Every record must be repeated exactly; omit any pictures they contain.

=== Begin Enclosure ===

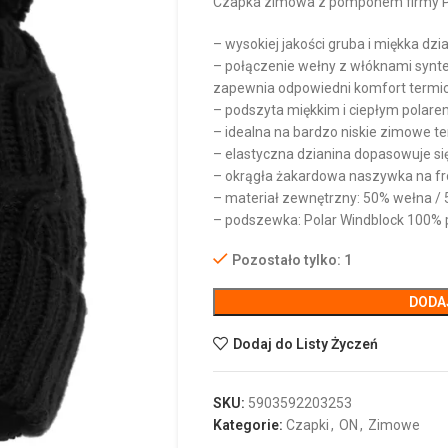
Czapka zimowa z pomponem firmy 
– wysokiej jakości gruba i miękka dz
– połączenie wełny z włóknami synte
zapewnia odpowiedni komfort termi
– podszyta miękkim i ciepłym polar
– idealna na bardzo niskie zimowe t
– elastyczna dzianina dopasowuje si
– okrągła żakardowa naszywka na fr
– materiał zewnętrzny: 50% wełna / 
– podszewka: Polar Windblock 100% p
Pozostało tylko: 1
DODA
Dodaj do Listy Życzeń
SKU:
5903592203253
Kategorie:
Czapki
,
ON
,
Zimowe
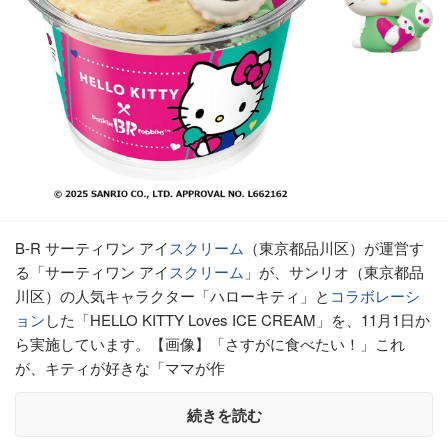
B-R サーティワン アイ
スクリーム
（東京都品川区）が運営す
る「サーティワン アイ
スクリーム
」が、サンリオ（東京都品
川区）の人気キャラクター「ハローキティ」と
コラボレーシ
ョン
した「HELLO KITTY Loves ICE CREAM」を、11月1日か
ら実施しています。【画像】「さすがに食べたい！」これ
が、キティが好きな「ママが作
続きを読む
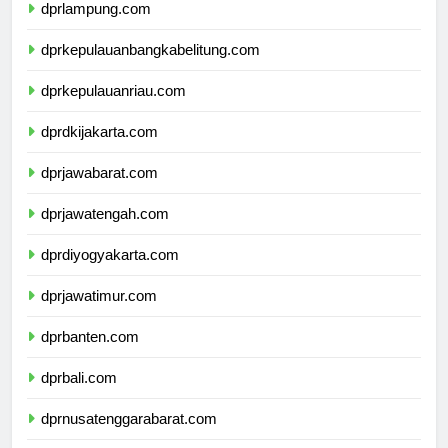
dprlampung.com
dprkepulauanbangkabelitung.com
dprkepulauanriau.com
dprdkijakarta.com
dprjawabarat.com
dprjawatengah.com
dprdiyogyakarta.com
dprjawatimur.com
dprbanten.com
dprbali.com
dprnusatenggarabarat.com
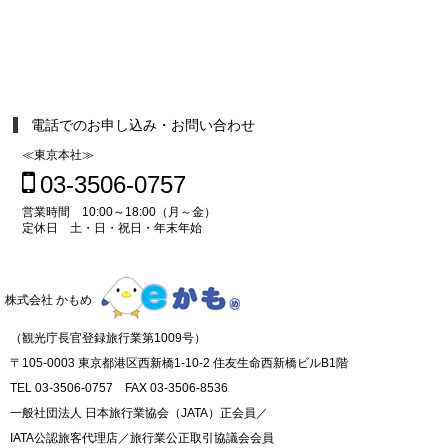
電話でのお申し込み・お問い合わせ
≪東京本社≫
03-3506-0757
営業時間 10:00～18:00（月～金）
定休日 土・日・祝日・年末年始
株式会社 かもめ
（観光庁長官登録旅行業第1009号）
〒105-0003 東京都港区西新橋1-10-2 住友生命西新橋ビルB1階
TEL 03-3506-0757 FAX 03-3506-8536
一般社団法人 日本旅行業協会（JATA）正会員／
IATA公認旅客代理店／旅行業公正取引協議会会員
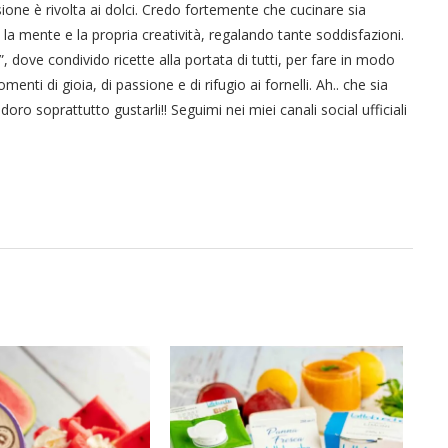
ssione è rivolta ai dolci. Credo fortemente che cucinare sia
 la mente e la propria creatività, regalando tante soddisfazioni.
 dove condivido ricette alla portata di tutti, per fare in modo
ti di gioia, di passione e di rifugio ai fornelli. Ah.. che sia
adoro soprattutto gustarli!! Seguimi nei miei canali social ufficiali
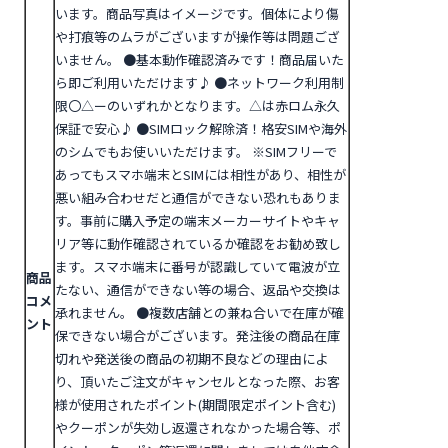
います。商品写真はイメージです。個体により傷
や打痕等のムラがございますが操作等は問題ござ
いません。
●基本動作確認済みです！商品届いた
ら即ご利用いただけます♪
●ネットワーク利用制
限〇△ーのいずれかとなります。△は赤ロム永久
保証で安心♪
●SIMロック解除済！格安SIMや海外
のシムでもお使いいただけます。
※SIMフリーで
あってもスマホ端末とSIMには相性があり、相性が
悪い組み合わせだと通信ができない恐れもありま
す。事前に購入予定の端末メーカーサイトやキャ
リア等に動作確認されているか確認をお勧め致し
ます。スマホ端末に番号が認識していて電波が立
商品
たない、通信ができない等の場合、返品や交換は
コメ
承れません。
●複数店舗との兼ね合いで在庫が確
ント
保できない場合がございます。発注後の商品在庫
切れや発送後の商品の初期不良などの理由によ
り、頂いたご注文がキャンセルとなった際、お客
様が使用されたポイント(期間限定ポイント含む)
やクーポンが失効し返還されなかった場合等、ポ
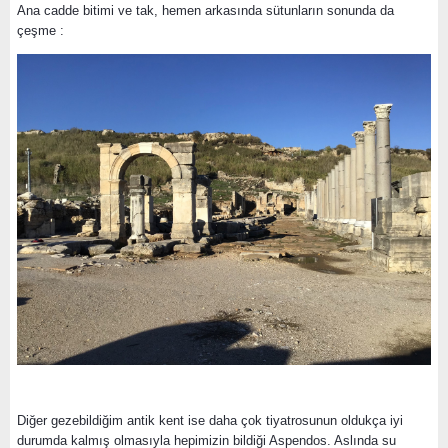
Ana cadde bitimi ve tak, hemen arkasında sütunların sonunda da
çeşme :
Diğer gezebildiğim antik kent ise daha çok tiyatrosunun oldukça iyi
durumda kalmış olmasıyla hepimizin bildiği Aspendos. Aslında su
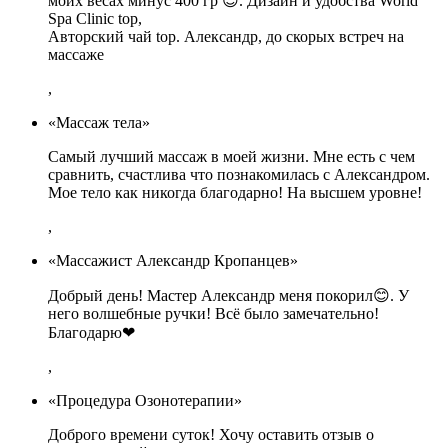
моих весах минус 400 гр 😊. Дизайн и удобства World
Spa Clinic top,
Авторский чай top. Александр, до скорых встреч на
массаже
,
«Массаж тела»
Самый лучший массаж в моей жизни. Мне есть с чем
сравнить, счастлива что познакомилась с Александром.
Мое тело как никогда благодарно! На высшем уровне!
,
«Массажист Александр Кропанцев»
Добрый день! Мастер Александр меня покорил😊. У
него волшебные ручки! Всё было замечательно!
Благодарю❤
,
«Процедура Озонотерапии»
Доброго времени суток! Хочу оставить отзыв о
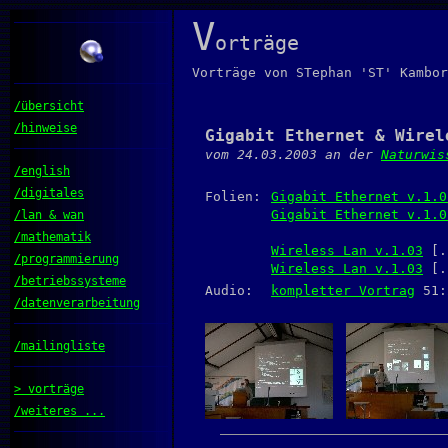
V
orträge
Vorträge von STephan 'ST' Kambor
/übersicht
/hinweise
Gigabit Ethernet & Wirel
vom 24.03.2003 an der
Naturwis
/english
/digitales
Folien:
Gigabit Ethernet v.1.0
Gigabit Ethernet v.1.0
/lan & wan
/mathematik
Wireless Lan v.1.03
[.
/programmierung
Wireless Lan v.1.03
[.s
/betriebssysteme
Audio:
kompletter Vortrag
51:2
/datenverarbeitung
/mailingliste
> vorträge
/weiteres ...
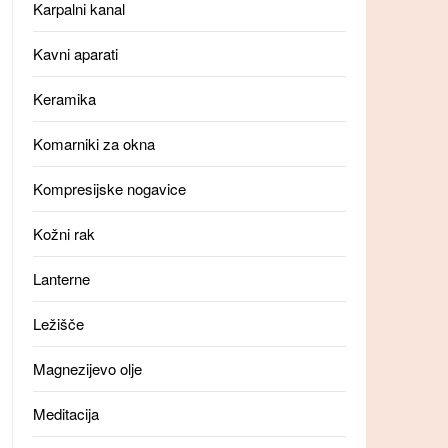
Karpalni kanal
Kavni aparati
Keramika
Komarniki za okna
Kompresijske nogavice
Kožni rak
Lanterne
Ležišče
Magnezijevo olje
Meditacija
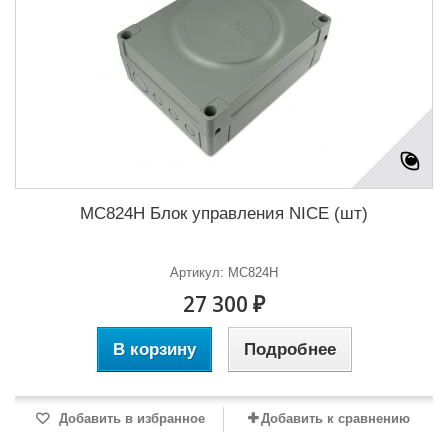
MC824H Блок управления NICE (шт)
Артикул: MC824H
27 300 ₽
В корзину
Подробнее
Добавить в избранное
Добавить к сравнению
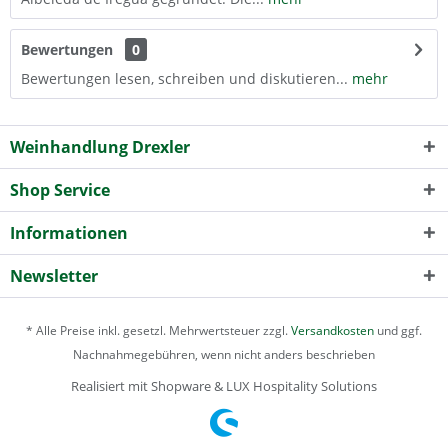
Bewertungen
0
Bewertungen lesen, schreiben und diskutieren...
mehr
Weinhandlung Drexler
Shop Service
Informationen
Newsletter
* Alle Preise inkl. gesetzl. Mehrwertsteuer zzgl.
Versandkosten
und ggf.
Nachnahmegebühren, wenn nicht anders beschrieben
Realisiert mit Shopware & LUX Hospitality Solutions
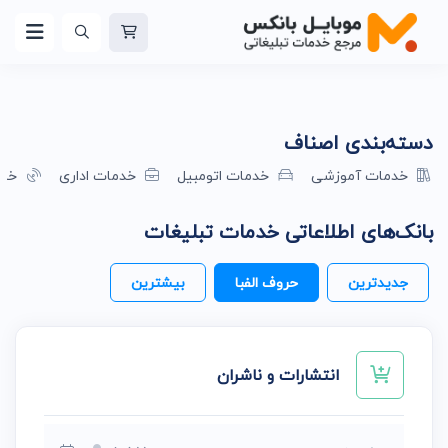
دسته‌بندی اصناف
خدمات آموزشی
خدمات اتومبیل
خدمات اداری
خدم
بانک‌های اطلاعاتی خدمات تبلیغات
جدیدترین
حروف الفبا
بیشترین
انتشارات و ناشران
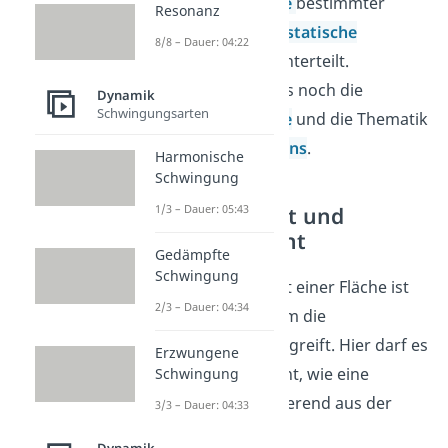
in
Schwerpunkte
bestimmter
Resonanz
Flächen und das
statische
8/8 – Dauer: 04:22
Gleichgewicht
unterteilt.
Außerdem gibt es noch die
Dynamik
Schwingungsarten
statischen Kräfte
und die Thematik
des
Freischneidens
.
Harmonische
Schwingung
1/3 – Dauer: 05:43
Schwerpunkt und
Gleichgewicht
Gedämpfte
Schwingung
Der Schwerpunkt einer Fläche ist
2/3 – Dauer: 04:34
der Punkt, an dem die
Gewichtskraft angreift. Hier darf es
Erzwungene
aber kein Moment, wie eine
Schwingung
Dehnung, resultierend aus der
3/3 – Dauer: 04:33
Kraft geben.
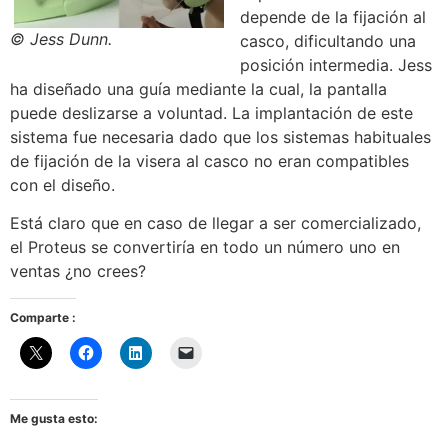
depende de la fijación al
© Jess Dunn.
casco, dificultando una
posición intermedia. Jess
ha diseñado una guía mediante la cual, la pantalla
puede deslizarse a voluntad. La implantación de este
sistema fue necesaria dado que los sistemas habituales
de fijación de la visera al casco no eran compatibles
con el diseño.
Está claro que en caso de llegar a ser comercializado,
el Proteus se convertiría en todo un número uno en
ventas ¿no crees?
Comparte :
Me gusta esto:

=== End Enclosure ===

-- EXERCISE SOLUTION --
Czapka zimowa z pomponem firmy 
– wysokiej jakości gruba i miękka dz
– połączenie wełny z włóknami synte
zapewnia odpowiedni komfort termi
– podszyta miękkim i ciepłym polar
– idealna na bardzo niskie zimowe t
– elastyczna dzianina dopasowuje si
– okrągła żakardowa naszywka na fr
– materiał zewnętrzny: 50% wełna / 
– podszewka: Polar Windblock 100% p
Pozostało tylko: 1
DODA
Dodaj do Listy Życzeń
SKU:
5903592203253
Kategorie:
Czapki
,
ON
,
Zimowe
B-R サーティワン アイ
スクリーム
（東京都品川区）が運営す
る「サーティワン アイ
スクリーム
」が、サンリオ（東京都品
川区）の人気キャラクター「ハローキティ」と
コラボレーシ
ョン
した「HELLO KITTY Loves ICE CREAM」を、11月1日か
ら実施しています。【画像】「さすがに食べたい！」これ
が、キティが好きな「ママが作
続きを読む
dprlampung.com
dprkepulauanbangkabelitung.com
dprkepulauanriau.com
dprdkijakarta.com
dprjawabarat.com
dprjawatengah.com
dprdiyogyakarta.com
dprjawatimur.com
dprbanten.com
dprbali.com
dprnusatenggarabarat.com
電話でのお申し込み・お問い合わせ
≪東京本社≫
03-3506-0757
営業時間 10:00～18:00（月～金）
定休日 土・日・祝日・年末年始
株式会社 かもめ
（観光庁長官登録旅行業第1009号）
〒105-0003 東京都港区西新橋1-10-2 住友生命西新橋ビルB1階
TEL 03-3506-0757 FAX 03-3506-8536
一般社団法人 日本旅行業協会（JATA）正会員／
IATA公認旅客代理店／旅行業公正取引協議会会員
ssione è rivolta ai dolci. Credo fortemente che cucinare sia
 la mente e la propria creatività, regalando tante soddisfazioni.
 dove condivido ricette alla portata di tutti, per fare in modo
ti di gioia, di passione e di rifugio ai fornelli. Ah.. che sia
adoro soprattutto gustarli!! Seguimi nei miei canali social ufficiali
います。商品写真はイメージです。個体により傷
や打痕等のムラがございますが操作等は問題ござ
いません。
●基本動作確認済みです！商品届いた
ら即ご利用いただけます♪
●ネットワーク利用制
限〇△ーのいずれかとなります。△は赤ロム永久
保証で安心♪
●SIMロック解除済！格安SIMや海外
のシムでもお使いいただけます。
※SIMフリーで
あってもスマホ端末とSIMには相性があり、相性が
悪い組み合わせだと通信ができない恐れもありま
す。事前に購入予定の端末メーカーサイトやキャ
リア等に動作確認されているか確認をお勧め致し
ます。スマホ端末に番号が認識していて電波が立
商品
たない、通信ができない等の場合、返品や交換は
コメ
承れません。
●複数店舗との兼ね合いで在庫が確
ント
保できない場合がございます。発注後の商品在庫
切れや発送後の商品の初期不良などの理由によ
り、頂いたご注文がキャンセルとなった際、お客
様が使用されたポイント(期間限定ポイント含む)
やクーポンが失効し返還されなかった場合等、ポ
Ana cadde bitimi ve tak, hemen arkasında sütunların sonunda da
çeşme :
Diğer gezebildiğim antik kent ise daha çok tiyatrosunun oldukça iyi
durumda kalmış olmasıyla hepimizin bildiği Aspendos. Aslında su
моих весах минус 400 гр 😊. Дизайн и удобства World
Spa Clinic top,
Авторский чай top. Александр, до скорых встреч на
массаже
,
«Массаж тела»
Самый лучший массаж в моей жизни. Мне есть с чем
сравнить, счастлива что познакомилась с Александром.
Мое тело как никогда благодарно! На высшем уровне!
,
«Массажист Александр Кропанцев»
Добрый день! Мастер Александр меня покорил😊. У
него волшебные ручки! Всё было замечательно!
Благодарю❤
,
«Процедура Озонотерапии»
Доброго времени суток! Хочу оставить отзыв о
V
orträge
Vorträge von STephan 'ST' Kambor
/übersicht
/hinweise
Gigabit Ethernet & Wirel
vom 24.03.2003 an der
Naturwis
/english
/digitales
Folien:
Gigabit Ethernet v.1.0
Gigabit Ethernet v.1.0
/lan & wan
/mathematik
Wireless Lan v.1.03
[.
/programmierung
Wireless Lan v.1.03
[.s
/betriebssysteme
Audio:
kompletter Vortrag
51:2
/datenverarbeitung
/mailingliste
> vorträge
/weiteres ...
Karpalni kanal
Kavni aparati
Keramika
Komarniki za okna
Kompresijske nogavice
Kožni rak
Lanterne
Ležišče
Magnezijevo olje
Meditacija
MC824H Блок управления NICE (шт)
Артикул: MC824H
27 300 ₽
В корзину
Подробнее
Добавить в избранное
Добавить к сравнению
Bewertungen
0
Bewertungen lesen, schreiben und diskutieren...
mehr
Weinhandlung Drexler
Shop Service
Informationen
Newsletter
* Alle Preise inkl. gesetzl. Mehrwertsteuer zzgl.
Versandkosten
und ggf.
Nachnahmegebühren, wenn nicht anders beschrieben
Realisiert mit Shopware & LUX Hospitality Solutions
دسته‌بندی اصناف
خدمات آموزشی
خدمات اتومبیل
خدمات اداری
خدم
بانک‌های اطلاعاتی خدمات تبلیغات
جدیدترین
حروف الفبا
بیشترین
انتشارات و ناشران
in
Schwerpunkte
bestimmter
Resonanz
Flächen und das
statische
8/8 – Dauer: 04:22
Gleichgewicht
unterteilt.
Außerdem gibt es noch die
Dynamik
Schwingungsarten
statischen Kräfte
und die Thematik
des
Freischneidens
.
Harmonische
Schwingung
1/3 – Dauer: 05:43
Schwerpunkt und
Gleichgewicht
Gedämpfte
Schwingung
Der Schwerpunkt einer Fläche ist
2/3 – Dauer: 04:34
der Punkt, an dem die
Gewichtskraft angreift. Hier darf es
Erzwungene
aber kein Moment, wie eine
Schwingung
Dehnung, resultierend aus der
3/3 – Dauer: 04:33
Kraft geben.
depende de la fijación al
© Jess Dunn.
casco, dificultando una
posición intermedia. Jess
ha diseñado una guía mediante la cual, la pantalla
puede deslizarse a voluntad. La implantación de este
sistema fue necesaria dado que los sistemas habituales
de fijación de la visera al casco no eran compatibles
con el diseño.
Está claro que en caso de llegar a ser comercializado,
el Proteus se convertiría en todo un número uno en
ventas ¿no crees?
Comparte :
Me gusta esto:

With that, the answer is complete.